“You’re not a feminist; you’re a supremacist.”
“Ninety percent of self-proclaimed feminists want controlling power.”
“The rest of us just want equality.”
Sadly, these are three things I was told this week about my feminist beliefs… by another woman. Today is Women’s Equality Day, and it’s hard for me to wrap my mind around the idea that so many women don’t believe that feminism is of any benefit to them. Even worse, they play into a false narrative that is harming society.
If you don’t mind, I’d like to explain why feminism isn’t just cool t-shirts and a girl gang, but a necessary part of society.
Something that high school history classes will never teach you–feminism is broken into three waves, each with the same purpose, but a different goal. The first wave is placed in the nineteenth and twentieth century and circles around women’s suffrage, most commonly known as women gaining the right to vote. Though there have always been women who spoke out against men in support of their humanistic rights, the first wave of feminism is what got the ball rolling.

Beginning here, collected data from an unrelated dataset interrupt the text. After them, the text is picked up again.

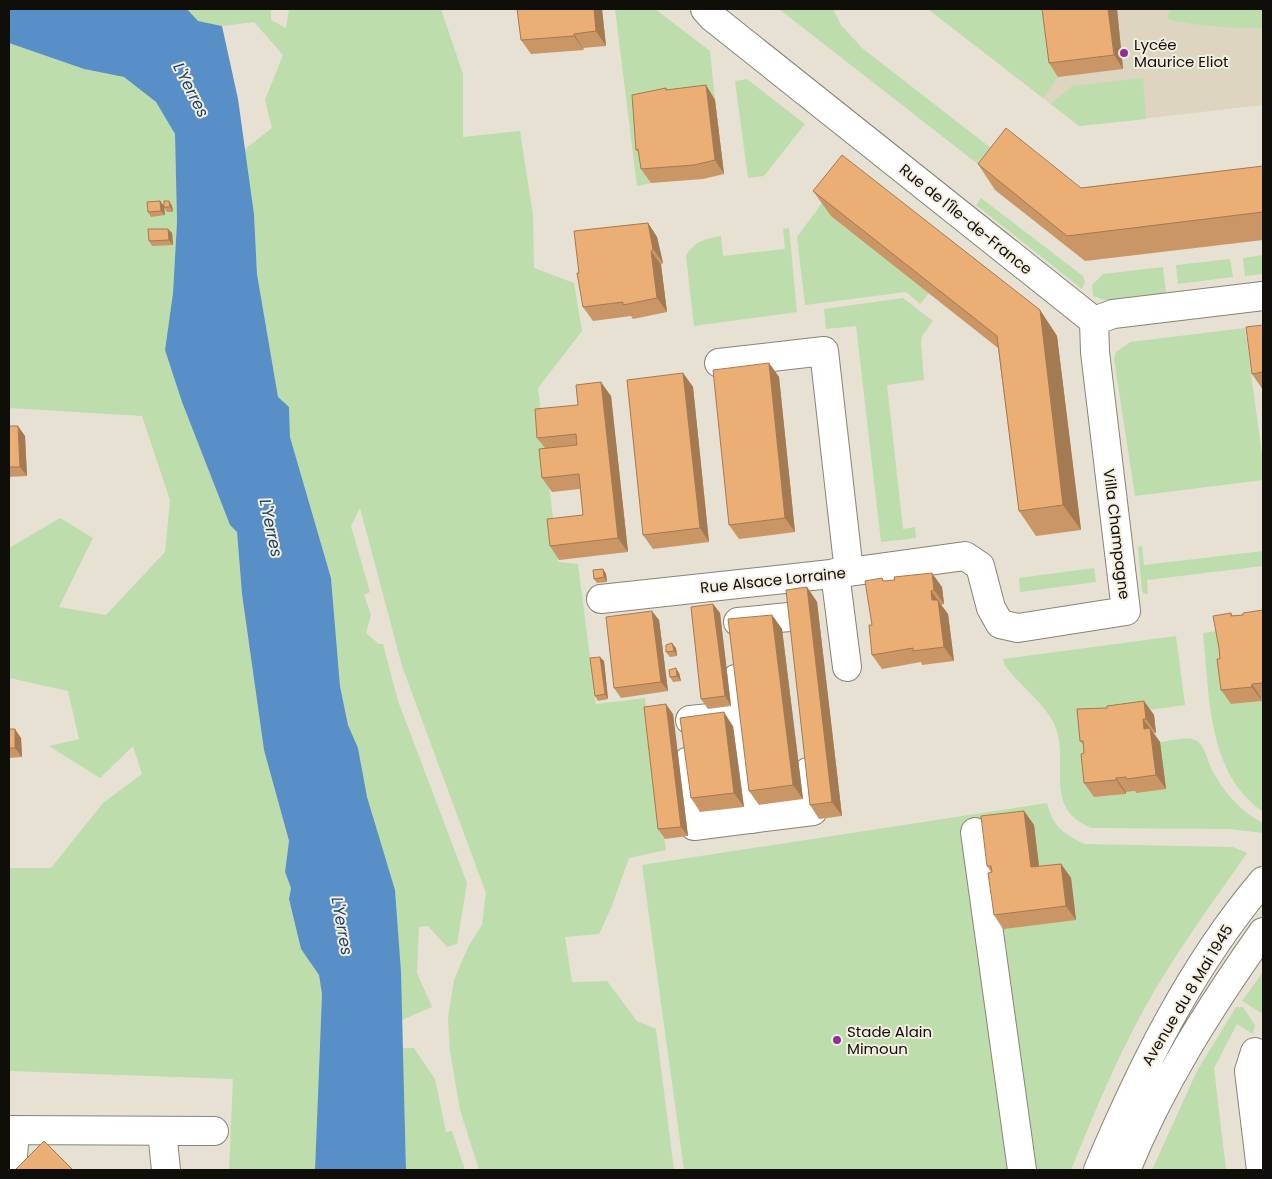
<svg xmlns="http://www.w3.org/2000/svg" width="1272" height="1179" viewBox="0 0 1272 1179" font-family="Poppins,sans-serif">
<rect width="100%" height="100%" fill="#e6e1d3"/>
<!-- built -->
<path fill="#ded5c1" d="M928 9H1263V105L1079 126Z"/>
<!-- green -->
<path fill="#beddac" d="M187 9H271V20L286 28 289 9H441L463 74V137L520 131 533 215 534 268 574 283 582 331 538 388 558 562 578 564 596 704 645 698 666 850 629 858 611 908 599 934 565 937 572 982 607 981 637 1021 656 1029 674 1170H479L460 1110 450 1051 448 1018 454 980 468 947 482 925 486 893 402 666 360 508 351 526 370 592 364 595 371 615 366 633 379 644H383L398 701 467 883 457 944 447 947 428 926 419 927 417 973 432 1007 402 1020 395 890 366 797 358 748 348 725 340 686 331 578 290 437 289 407 278 398 257 274 254 214 245 149 272 128 265 100 283 55 254 22 222 26 198 21Z
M615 9H655L710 51 715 100 676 105 651 183 637 186Z
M779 9H833L841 25 862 48 996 152 988 172Z
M928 9H1050L1058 77 1043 98Z
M1170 9H1263V28C1230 28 1199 27 1167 19Z
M9 43 84 69 124 77 156 102 175 134 177 222 173 293 165 350 182 402 230 525 237 532 242 594 264 750 289 842 285 872 291 888 289 899 301 949 319 975 322 994 315 1170H229L233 1079 9 1071V868H51L103 803 142 774 133 746 100 778 49 746 79 739 68 691 9 678V548L60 518 93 538 59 607 106 615 165 552 170 500 142 416 9 408Z
M1143 78 1146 119 1079 126 1051 104 1072 86Z
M747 79 805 124 764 176 748 178 735 81Z
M981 198 1083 276 1085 282 1082 289 976 205Z
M822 203 835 212 832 216 929 293 920 304 906 292 805 305 797 237Z
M789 228 797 312 694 326 686 256C695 241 704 239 721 236L723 256 785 249 783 229Z
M1263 255V274L1245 276 1243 258Z
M1230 259 1233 277 1178 284 1176 265Z
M1163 267 1166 293 1108 301 1093 296 1092 285 1103 274Z
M903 298 933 321 922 336 921 342 924 380 887 385 903 529 915 527 916 538 881 542 856 326 826 329 824 309Z
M1245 328 1263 462V480L1135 496 1114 359 1116 352 1130 342Z
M1142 546 1144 565 1263 551V566L1147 580 1148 594H1144L1142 591 1138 547Z
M1094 568 1096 582 1020 592 1019 578Z
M1223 630 1231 704 1261 701 1263 698V812C1206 772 1210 695 1203 633Z
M1176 636 1185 705 1105 716 1095 797 1126 794V792L1136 791 1160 742C1170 741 1187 736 1195 740 1205 744 1207 761 1212 770 1223 791 1241 812 1263 823V833L1229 829 1092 828C1038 808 1074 757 1052 720 1040 699 1018 684 1004 664L1003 659Z
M1047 803C1053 827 1063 833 1084 844L1233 847 1247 853C1211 905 1173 956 1143 1011 1115 1062 1093 1116 1071 1170H684L642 865Z
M1263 972V1014L1242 1001Z
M1236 1007H1243L1255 1025 1253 1034 1237 1024 1214 1068 1226 1170H1152L1197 1071Z
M403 1048H414L435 1079 446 1132 452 1131 465 1170H406Z"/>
<!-- water -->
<path fill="#588fc7" d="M9 9H187L198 21 222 26 238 99 254 214 257 274 278 397 289 407 290 437 331 578 340 686 348 725 358 748 367 797 395 890 401 972 406 1170H315L322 994 319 975 301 949 289 899 291 888 285 872 289 841 264 750 242 594 237 532 230 525 182 402 165 350 173 293 177 222 175 134 156 102 124 77 84 69 9 43Z"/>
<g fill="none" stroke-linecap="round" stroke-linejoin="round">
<!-- minor casing -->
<g stroke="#888376" stroke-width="30">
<path id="minor" d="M705 9 712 17 1094 321
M1094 321 1113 314 1263 296
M719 363 824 351 849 572
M835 573 847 667
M601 599 849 572 965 556 980 566 991 608 1000 624 1018 628 1126 611 1095 352 1094 321
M738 622 789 617
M690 720 740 715 736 679
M743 736 752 819
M687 762 694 826 813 811 808 772
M975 832 1022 1170
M1255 1052 1249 1071 1261 1170
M9 1130 214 1131
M162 1131 166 1170
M12 1170 15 1130"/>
</g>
<!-- major casing -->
<g stroke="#888376" stroke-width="30">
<path id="major" d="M1098 1170C1141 1068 1191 966 1263 881
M1126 1170C1161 1084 1210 1007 1263 932"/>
</g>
<!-- minor -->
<use href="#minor" stroke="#fff" stroke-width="28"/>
<!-- major -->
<use href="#major" stroke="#fff" stroke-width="28"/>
</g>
<!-- wall -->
<path fill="#ca9665" d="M602 9 606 46 583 48 584 50 531 54 521 40Z
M1117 9 1123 69 1058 77 1049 63Z
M706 85 715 100 724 174 703 179 651 183 641 169 639 153 636 150 666 88 668 90Z
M978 164 1081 188 1263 166V240L1085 261 995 190Z
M813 191 1040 310 1057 336 1081 530 1036 536 1019 511 998 348 831 216Z
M160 201 164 206 165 215 151 217 148 212Z
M169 201 172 206 173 212H167L164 207Z
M648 223 657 237 663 263 661 265 667 312 633 319 631 316 593 321 583 307 579 273Z
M168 229 172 233 173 245 152 246 149 241Z
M1263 325V390L1252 374Z
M769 363 779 377 795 532 739 539 729 525Z
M683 373 693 387 709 542 653 549 643 535Z
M611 396 628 552 559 560 550 546 583 515 580 489 552 492 542 478 545 448 537 438 578 405Z
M9 426 25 436 27 476 9 477Z
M603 569 606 574 607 582 597 583 594 579Z
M882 578 884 581 942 587 944 604 941 605 948 614 954 661 922 665 921 662 882 669 872 655V625Z
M807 587 817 602 842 816 819 819 810 805Z
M713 604 720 613 731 706 708 709 701 699Z
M1263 610V698H1261L1262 701 1231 704 1221 690 1220 659 1231 613 1233 616 1243 615Z
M772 615 782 629 803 799 759 805 749 791Z
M659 620 668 691 621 698 614 688Z
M676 648 677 656 670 657 666 652Z
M604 661 608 699 598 701 595 696Z
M679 673 681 681 673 682 670 677Z
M1144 701 1154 715 1156 733H1154L1160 742 1166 789 1136 793 1135 791 1126 792V794L1094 797 1084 783V745L1080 741 1107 708Z
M673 714 688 836 665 839 658 829Z
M733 726 744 807 700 812 691 798Z
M9 729 21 738 22 757 9 758Z
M1024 811 1034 825 1039 867 1061 864 1071 878 1076 920 1003 929 994 915 991 872 987 866Z"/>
<!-- shaded-wall -->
<path fill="#a47a52" d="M594 9H602L606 46 596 31Z
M1108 9H1117L1123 69 1114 55Z
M574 34 583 48 584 50 574 36Z
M706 85 715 100 724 174 715 160Z
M160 201 164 206 165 215 161 211Z
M169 201 172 206 173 212 170 207Z
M648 223 657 237 663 263 653 249Z
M168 229 172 233 173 245 169 240Z
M651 251 661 265 667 312 657 298Z
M1040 310 1057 336 1081 530 1063 505Z
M769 363 779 377 795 532 785 518Z
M683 373 693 387 709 542 700 528Z
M601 382 611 396 628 552 618 538Z
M18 426 25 436 27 476 20 467Z
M603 569 606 574 607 582 604 577Z
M932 573 942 587 944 604 934 590Z
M807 587 817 602 842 816 832 802Z
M931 591 948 614 954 661 944 647 932 600Z
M713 604 720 613 731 706 725 696Z
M652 611 659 620 668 691 661 682Z
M772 615 782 629 803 799 793 785Z
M672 643 676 648 677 656 674 651Z
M600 657 604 661 608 699 605 694Z
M676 668 679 673 681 681 677 676Z
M1252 684 1261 698 1262 701 1252 687Z
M1144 701 1154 715 1156 733 1146 719Z
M666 704 673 714 688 836 681 827Z
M724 712 733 726 744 807 734 793Z
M1143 719 1160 742 1166 789 1156 775 1144 729Z
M15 729 21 738 22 757 15 748Z
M1116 778 1126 792V794L1116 780Z
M1024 811 1034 825 1041 882 1031 867Z
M1061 864 1071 878 1076 920 1066 906Z"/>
<!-- building -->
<path fill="#ebae75" stroke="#a47a52" d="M517 9H594L596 31 574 34V36L521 40Z
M1042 9H1108L1114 55 1049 63Z
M706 85 715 160 694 165 641 169 638 149 636 150 632 95 666 88V90Z
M1006 128 1081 188 1263 166V212L1067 236 978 164Z
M842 155 1040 310 1063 505 1019 511 997 336 813 191Z
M160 201 161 211 148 212 147 202Z
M164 201H169L170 207H164Z
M648 223 653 249 651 251 657 298 623 305V302L583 307 577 273H579L574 231Z
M148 229H168L169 240 149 241Z
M1263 325V372L1252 374 1246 327Z
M769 363 785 518 729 525 713 370Z
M683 373 700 528 643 535 627 380Z
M601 382 618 538 550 546 547 519 583 515 579 474 542 478 539 449 577 445 576 434 537 438 535 409 578 405 576 385Z
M9 426H18L20 467H9Z
M603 569 604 577 594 579 593 570Z
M932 573 934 590 931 591 932 600H938L944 647 913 651V648L872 655 869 625H872L865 581 882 578 883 581 895 580 894 577Z
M807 587 832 802 810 805 786 590Z
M713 604 725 696 701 699 691 607Z
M1263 610V686L1262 683 1252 684V687L1221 690 1217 659H1220L1219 648 1213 616 1231 613V616L1243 615V613Z
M652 611 661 682 614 688 606 617Z
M772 615 793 785 749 791 728 619Z
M672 643 674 651 666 652V645Z
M600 657 605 694 595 696 590 658Z
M676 668 677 676 670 677 669 670Z
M1144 701 1146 719H1143L1144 729 1150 728 1156 775 1127 779 1126 777 1116 778V780L1084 783 1081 754 1084 753 1083 741H1080L1077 709 1107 708V706Z
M666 704 681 827 658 829 644 707Z
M724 712 734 793 691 798 680 718Z
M9 729H15V748H9Z
M1024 811 1031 867 1061 864 1066 906 994 915 988 873 992 872 991 866H987L981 816Z
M44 1141 73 1170H15Z"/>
<!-- markers -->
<g fill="#8e2f98" stroke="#f3eee0" stroke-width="2">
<circle cx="1124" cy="53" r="5"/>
<circle cx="837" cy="1040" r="5"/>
</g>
<g text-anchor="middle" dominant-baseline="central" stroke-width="4" stroke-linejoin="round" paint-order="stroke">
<!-- poi labels -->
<g font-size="15" fill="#100e09" stroke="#f3eee0" text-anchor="start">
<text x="1134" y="44">Lycée<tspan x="1134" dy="17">Maurice Eliot</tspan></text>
<text x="847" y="1031">Stade Alain<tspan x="847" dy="17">Mimoun</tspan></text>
</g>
<!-- street labels -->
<g font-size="15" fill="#100e09" stroke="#f3eee0">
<text transform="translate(966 219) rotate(39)">Rue de l'Île-de-France</text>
<text transform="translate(1117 534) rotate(83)">Villa Champagne</text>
<text transform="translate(773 580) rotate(-6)">Rue Alsace Lorraine</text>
<text transform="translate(1187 995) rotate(-59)">Avenue du 8 Mai 1945</text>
</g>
<!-- water labels -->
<g font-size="16" font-style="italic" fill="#184066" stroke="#f3eee0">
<text transform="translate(191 90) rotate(63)">L'Yerres</text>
<text transform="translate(271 528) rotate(78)">L'Yerres</text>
<text transform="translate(342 926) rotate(80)">L'Yerres</text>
</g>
</g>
<!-- border -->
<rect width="1272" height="1179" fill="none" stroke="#100e09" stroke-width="20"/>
</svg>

The second wave of feminism came, you guessed it, in the 1960s to 1980s. This wave focused on gender norms, cultural inequalities, reproductive rights, domestic violence/rape and the roles of women in society, among others. After World War II, women were pushed out of their factory jobs, as men returned home, and back into their domestic roles. While it took some time to see the impact of this wave, there were two notable sparks. First, the science was finally created for an oral contraceptive pill that let women focus on their careers without worrying about unexpected pregnancies. And second, French writer Simone de Beauvoir explained in The Second Sex how male-centered ideology was accepted as the norm, and just because women get pregnant and menstruate, there is no valid reason to play them second to a man.

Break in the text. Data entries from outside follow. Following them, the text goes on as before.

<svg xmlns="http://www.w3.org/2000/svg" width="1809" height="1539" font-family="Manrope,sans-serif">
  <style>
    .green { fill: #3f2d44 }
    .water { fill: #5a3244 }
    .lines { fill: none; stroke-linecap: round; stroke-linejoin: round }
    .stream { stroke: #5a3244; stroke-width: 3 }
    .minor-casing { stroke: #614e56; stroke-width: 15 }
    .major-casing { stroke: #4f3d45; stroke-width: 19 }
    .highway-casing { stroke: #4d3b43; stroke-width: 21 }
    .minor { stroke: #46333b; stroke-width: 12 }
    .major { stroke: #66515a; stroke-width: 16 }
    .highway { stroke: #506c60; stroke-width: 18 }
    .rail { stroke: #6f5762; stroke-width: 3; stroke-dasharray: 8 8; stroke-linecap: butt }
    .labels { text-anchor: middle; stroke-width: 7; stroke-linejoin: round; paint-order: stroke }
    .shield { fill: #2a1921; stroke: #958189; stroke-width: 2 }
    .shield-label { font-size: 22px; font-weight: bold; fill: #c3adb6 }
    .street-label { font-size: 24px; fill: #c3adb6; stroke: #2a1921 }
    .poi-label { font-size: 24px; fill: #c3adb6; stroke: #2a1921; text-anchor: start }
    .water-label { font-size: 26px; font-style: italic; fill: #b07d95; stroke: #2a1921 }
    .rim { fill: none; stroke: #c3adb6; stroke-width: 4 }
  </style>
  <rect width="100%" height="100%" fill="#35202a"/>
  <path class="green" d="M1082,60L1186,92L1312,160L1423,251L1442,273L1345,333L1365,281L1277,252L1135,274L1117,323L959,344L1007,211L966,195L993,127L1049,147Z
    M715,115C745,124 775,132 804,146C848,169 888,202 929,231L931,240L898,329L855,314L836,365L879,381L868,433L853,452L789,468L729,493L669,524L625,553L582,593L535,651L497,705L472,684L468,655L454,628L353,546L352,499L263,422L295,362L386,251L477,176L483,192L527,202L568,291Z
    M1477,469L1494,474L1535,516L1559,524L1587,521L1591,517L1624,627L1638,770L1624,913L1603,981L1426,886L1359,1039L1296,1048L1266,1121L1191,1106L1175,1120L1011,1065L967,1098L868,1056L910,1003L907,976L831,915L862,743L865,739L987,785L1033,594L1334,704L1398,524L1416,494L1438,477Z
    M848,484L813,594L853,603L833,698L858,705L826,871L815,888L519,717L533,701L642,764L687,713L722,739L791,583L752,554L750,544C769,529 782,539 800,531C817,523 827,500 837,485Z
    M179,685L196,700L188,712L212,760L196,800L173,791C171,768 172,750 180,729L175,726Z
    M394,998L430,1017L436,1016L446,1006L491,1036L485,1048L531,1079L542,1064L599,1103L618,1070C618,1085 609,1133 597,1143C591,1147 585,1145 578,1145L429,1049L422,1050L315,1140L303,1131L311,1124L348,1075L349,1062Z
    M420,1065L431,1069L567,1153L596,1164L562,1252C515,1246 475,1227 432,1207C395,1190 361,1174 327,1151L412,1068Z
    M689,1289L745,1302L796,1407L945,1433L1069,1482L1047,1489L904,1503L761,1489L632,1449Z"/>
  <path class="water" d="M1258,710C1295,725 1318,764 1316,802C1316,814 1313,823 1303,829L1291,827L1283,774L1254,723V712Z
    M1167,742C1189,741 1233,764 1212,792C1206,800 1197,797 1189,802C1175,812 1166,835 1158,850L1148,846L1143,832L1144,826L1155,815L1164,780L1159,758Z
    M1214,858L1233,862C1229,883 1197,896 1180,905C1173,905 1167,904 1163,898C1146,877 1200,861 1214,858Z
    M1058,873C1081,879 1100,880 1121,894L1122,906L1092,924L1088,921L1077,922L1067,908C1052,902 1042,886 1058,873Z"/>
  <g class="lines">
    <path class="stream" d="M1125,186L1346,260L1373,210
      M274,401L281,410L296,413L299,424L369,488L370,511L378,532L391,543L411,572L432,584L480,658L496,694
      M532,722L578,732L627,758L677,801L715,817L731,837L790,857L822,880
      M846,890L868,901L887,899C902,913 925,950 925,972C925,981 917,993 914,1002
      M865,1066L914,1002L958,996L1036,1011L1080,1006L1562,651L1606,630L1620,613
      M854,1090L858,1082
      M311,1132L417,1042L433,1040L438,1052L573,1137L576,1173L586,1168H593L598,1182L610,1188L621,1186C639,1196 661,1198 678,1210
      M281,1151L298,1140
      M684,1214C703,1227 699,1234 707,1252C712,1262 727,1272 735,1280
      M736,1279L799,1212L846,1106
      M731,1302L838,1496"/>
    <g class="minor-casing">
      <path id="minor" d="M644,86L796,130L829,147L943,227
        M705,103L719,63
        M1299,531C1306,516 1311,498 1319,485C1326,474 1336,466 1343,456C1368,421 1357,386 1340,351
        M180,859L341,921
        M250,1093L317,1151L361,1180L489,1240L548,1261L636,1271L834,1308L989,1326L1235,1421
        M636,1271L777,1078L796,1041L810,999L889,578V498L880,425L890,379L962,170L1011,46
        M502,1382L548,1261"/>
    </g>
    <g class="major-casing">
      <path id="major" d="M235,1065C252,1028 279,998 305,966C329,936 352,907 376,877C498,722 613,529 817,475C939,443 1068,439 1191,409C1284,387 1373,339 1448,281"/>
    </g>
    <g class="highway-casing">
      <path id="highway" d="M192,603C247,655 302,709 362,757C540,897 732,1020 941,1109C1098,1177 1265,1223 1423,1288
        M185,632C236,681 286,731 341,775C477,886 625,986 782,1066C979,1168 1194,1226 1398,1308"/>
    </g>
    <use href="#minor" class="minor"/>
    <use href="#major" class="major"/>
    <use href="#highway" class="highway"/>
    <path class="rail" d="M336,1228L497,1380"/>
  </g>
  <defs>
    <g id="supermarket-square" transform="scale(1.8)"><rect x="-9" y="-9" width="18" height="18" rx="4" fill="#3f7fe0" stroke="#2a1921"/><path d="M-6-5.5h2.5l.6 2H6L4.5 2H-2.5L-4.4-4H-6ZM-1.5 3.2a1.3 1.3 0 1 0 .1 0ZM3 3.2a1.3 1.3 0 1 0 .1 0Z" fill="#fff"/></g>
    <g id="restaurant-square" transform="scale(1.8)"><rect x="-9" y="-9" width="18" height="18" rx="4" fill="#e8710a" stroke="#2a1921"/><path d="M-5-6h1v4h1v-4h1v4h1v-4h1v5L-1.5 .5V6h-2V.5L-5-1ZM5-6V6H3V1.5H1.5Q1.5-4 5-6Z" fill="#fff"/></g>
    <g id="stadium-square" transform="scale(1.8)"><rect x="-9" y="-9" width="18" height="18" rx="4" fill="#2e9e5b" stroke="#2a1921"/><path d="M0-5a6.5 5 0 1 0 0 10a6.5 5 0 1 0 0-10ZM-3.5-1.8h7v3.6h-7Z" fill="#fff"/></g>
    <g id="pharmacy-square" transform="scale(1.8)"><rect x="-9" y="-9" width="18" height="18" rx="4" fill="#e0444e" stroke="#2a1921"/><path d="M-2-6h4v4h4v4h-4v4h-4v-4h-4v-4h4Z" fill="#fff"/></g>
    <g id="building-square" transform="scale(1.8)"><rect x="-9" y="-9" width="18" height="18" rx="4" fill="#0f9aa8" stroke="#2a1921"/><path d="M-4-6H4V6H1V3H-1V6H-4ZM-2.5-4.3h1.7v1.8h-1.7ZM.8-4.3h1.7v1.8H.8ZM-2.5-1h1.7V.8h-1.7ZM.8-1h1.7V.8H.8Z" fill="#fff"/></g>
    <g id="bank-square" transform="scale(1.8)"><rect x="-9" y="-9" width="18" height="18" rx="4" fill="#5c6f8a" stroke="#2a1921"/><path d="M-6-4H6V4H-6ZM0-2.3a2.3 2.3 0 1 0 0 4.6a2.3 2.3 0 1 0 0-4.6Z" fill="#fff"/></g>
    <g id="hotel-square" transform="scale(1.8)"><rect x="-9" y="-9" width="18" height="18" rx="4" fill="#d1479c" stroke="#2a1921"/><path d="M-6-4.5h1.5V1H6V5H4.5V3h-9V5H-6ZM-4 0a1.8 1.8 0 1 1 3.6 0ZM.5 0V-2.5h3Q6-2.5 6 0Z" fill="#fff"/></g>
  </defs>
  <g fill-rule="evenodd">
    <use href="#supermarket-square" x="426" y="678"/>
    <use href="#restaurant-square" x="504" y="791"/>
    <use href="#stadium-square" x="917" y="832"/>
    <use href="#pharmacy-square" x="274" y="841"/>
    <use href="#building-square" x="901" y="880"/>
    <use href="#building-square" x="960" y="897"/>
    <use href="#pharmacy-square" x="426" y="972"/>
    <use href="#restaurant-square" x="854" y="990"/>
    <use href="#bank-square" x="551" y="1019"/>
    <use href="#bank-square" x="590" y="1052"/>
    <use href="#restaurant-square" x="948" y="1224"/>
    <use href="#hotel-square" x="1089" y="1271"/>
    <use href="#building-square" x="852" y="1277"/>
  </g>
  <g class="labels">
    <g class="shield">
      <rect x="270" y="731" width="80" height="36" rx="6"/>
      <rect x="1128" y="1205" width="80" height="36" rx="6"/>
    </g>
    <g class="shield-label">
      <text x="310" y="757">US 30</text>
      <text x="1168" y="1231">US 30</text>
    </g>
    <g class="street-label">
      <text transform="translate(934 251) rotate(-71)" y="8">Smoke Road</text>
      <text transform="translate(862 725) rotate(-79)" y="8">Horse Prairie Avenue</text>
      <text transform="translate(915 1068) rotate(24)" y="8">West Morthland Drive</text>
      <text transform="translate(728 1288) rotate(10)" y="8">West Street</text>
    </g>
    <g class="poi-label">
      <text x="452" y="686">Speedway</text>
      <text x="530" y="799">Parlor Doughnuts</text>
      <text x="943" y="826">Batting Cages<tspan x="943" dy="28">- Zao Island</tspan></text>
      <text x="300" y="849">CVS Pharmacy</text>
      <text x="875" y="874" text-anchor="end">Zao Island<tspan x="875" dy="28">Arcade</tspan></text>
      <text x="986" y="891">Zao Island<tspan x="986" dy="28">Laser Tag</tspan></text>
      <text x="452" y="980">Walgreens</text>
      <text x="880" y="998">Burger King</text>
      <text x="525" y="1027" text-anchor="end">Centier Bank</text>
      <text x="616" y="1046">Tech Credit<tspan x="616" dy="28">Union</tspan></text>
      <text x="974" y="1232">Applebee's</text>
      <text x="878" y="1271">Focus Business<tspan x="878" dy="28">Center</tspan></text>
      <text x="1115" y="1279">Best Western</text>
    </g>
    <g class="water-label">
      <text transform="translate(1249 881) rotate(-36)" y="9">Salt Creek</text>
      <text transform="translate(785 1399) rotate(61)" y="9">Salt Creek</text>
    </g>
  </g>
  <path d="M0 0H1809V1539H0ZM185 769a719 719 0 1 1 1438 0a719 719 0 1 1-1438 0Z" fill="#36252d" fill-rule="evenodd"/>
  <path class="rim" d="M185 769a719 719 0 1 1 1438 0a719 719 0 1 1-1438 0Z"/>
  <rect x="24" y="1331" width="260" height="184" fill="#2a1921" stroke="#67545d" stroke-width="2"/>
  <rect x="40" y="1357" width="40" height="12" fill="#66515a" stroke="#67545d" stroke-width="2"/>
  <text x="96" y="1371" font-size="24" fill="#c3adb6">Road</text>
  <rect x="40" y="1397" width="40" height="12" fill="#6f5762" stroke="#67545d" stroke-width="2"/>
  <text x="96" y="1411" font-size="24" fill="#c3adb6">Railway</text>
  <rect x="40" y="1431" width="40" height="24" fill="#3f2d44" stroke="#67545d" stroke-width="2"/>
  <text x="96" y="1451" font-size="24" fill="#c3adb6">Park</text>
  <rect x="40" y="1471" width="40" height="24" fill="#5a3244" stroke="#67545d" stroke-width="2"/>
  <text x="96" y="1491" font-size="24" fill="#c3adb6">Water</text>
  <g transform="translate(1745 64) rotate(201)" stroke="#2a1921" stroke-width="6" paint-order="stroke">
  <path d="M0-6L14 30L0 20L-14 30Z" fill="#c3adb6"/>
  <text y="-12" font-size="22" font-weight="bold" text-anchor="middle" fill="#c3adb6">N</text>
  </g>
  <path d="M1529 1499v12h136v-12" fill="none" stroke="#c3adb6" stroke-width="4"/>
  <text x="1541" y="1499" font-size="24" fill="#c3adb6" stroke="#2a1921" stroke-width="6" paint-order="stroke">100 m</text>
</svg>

The third wave, which is currently surfacing, began in the 1990s. I personally think the third wave is the coolest. In this wave, feminists expanded the platform to encompass the rights and protection of people of color and the LGBTQIA community. American writer Rebecca Walker, who coined the term “third-wave,” believes this wave “focuses on queer and non-white women.” This wave, not only focuses on continuing institutional equality, but also stereotypes, language, and media portrayals.
I really don’t understand how women can still be so ignorant to believe that this feminism stuff isn’t a worthwhile cause. In summary, we want equality for everyone. We want a white man and black trans-woman to be treated the exact same. Same benefits, same job opportunities, same respect.
A defense I hear (more often than I’m comfortable with) is that in God’s eyes everyone is equal. Yes, I agree. I was raised in the church and still hold many of the same beliefs. The problem persists because even if God see everyone equal, our society doesn’t. Yes, you can sit and wait for the rapture, OR you can help others. You can strive to make the next generation better, wiser and safer. In all the Bible studies I’ve done, I’ve seen Jesus with the same beliefs as a feminist.
“But I don’t treat those people any different.”
Pause… Think about it… yes you do. Trust me.The lack of equality for one person is the lack of equality for everyone. I grew up in a small town with a lack of diversity, so my understanding of people outside those that looked like me was inept. It was the culture. It was not intentional, but it happened. Now that I’ve spent more than five years beyond the small town limits, I’ve gained a greater understanding, though there is still much more for me to learn.
“But feminists are just baby killers.”
Okay, stop. Do you think abortion is an easy topic for anyone? No. This is an entirely different conversation for another day, but I will say I am pro-choice. I trust that a woman will do what is best for her in the situation of health or safety. It’s not easy, so let’s all stop acting like an abortion is something anyone finds joy in.
Moving forward…things to remember: 1) Feminism isn’t about women gaining power over men; it’s about gaining power for themselves. Sorry, dude; you get a lot, but not control over my body, mind or spirit. 2) It’s about advocating for equality across all levels. It helps protect a colorful-community that is more loving than any I’ve ever met. 3) It is the most badass group of people I’ve ever been around.
I know I missed so many important things. I know this is a broad view of feminism. However, I hope it sheds a little light on something that is so often misunderstood. Feminism isn’t one political party or an aggressive group. It’s a group of people who want to be treated like people.
You don’t have to wear the shirts or use the hashtags or even go to rallies. But, PLEASE, stop sharing a false narrative that feminism is here to hurt you, your family or your religion.
Things to hate if you still hate feminism:
The Spice Girls — sorry, no #girlpower for you.
Birth Control — condoms included, ladies!
Freedom of your name — because your husband or father owned you before feminism.